Hi all,

A friend of mine that works for a charity dedicated to preventing interpersonal violence and abuse has asked for my help in finding a new webmaster to replace their old site and in deciding on the website technology. I have a couple of initial questions regarding Drupal that I was hoping some people here might be able to help me with.

First, I'm wondering how suitable Drupal is for a charity that relies on volunteers, and that does not yet have funding to pay someone to work on their website? After the "baby P incident" in the UK last year a very capable professional designer became a dedicated volunteer, but the technical side of the site is an open question.

My second question, which I guess is quite closely related to the first is, how "easy" is it to find volunteers that are competent at using Drupal, and what is the best way to find such volunteers?

If anyone has any thoughts or input on these questions I'd be very happy to hear them. Thanks in advance to anyone that can help. :-)

Comments

nevets’s picture

Technically you might break up the need into three parts
1) Setting up the site
2) Maintaining the site
3) Maintaining the content

If you keep things simple 3 should be where most of the time is spent over the life of the website. With some pre-planning this part can be pretty straightforward and something you can (or should be able to) teach volunteers quickly.
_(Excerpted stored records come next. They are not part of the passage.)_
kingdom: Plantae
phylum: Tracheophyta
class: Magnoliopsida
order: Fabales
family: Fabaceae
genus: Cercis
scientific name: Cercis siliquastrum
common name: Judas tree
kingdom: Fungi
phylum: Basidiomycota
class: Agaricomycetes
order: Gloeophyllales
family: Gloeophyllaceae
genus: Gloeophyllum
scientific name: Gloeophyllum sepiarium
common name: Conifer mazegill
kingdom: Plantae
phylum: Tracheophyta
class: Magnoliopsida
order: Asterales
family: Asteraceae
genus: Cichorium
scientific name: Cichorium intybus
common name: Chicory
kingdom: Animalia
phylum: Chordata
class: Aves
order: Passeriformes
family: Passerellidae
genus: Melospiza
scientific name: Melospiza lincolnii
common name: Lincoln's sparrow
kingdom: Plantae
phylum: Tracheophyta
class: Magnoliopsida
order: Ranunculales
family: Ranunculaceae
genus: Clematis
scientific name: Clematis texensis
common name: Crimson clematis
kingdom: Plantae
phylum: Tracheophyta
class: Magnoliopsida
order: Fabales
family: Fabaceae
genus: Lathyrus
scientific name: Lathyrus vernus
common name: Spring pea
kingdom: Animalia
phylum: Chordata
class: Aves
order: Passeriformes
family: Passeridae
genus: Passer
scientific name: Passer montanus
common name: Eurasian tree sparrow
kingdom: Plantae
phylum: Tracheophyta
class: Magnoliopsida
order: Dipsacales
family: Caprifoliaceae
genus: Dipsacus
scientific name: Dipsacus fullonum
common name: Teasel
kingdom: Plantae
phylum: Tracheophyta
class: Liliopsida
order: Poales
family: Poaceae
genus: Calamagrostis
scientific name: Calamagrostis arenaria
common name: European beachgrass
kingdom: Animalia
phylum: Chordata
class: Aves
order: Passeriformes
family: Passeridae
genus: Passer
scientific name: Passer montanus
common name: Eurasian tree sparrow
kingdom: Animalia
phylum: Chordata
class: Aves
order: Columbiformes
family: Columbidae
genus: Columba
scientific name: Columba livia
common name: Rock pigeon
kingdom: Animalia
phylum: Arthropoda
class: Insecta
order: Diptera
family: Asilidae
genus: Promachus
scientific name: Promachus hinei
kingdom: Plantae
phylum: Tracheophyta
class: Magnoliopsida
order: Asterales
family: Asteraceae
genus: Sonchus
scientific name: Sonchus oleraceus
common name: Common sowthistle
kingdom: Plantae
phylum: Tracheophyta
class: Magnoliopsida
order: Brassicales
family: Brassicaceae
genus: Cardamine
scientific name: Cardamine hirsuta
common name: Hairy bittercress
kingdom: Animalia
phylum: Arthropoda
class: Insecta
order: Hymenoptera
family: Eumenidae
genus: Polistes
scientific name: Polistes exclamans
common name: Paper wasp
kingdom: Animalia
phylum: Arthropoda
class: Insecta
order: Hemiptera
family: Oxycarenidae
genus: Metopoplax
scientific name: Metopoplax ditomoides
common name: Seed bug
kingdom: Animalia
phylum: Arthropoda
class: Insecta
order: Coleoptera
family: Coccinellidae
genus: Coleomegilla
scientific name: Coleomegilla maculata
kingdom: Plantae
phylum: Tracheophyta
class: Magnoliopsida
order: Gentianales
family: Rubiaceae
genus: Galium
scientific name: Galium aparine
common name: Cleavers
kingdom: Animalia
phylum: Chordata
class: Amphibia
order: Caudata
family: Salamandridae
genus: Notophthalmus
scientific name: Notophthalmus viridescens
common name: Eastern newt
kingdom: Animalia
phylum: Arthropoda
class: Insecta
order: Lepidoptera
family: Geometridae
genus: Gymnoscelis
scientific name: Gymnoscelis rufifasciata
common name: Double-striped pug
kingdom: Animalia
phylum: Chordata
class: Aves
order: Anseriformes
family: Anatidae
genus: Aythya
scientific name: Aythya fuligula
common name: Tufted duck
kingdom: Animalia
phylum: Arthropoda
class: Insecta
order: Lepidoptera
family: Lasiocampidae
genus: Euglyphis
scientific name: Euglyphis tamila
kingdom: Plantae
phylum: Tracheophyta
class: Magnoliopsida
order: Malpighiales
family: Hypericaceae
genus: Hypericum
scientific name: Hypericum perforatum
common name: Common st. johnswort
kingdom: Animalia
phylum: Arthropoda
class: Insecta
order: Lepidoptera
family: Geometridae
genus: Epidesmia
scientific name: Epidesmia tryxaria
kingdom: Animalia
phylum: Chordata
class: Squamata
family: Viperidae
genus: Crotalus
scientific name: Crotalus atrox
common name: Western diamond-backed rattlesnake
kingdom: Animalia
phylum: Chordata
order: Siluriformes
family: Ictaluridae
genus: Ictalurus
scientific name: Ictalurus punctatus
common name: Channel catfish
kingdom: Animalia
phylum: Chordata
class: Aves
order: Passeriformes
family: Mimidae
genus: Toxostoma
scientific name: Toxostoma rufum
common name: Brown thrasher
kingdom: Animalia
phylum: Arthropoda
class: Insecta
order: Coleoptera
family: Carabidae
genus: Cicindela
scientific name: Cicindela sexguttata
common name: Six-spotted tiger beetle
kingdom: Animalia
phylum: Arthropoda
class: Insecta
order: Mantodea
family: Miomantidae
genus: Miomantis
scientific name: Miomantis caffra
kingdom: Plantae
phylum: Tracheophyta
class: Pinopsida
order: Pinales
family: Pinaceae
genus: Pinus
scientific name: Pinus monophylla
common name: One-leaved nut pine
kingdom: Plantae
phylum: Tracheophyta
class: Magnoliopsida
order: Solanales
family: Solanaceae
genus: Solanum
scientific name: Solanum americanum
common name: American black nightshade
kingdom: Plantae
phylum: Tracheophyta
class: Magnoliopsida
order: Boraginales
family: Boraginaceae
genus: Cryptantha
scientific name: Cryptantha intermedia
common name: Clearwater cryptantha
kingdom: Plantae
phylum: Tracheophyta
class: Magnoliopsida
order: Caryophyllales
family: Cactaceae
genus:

For 1, it would help to have someone who already knows Drupal but is not required. If you keep the sites needs simple you can minimize the effort here. I would say the focus should be making it easy for people to add/edit content and organizing it so visitors can find it.

The effort for 2 can be minimized by again keeping the site simple.

So while Drupal can do many things and one can customize it to ones hearts content keeping you site simple will make it easier for volunteers to maintain.

jwatt’s picture

That's all great advice. Thank you nevets.

I could hopefully do the initial setup at least. A couple of months ago I managed to set Drupal up on my own site and got a primitive single user "blog" working. I didn't get much further than that, unfortunately, since my own (unrelated) full time and volunteer work keeps me pretty overloaded. However, I did get the impression that it could be hard and very time consuming to get a site structured, functioning and looking "right" - even for a relatively simple site, if it doesn't conform to the default Drupal structure. (I'd be happy to be wrong about that of course.) The designer is very down to earth and pragmatic, so I'm sure she'd do her best to work with Drupal, rather than against it, but I'm wondering how good a fit the basic Drupal structure is.

nevets’s picture

Your key phrase is

However, I did get the impression that it could be hard and very time consuming to get a site structured, functioning and looking "right" - even for a relatively simple site, if it doesn't conform to the default Drupal structure

While Drupal is flexible, not all that flexibility is readily available without spending some time learning Drupal. For a site run by volunteers with little Drupal experience Drupal will work better for you if you work to Drupal vs trying to bend Drupal to your will.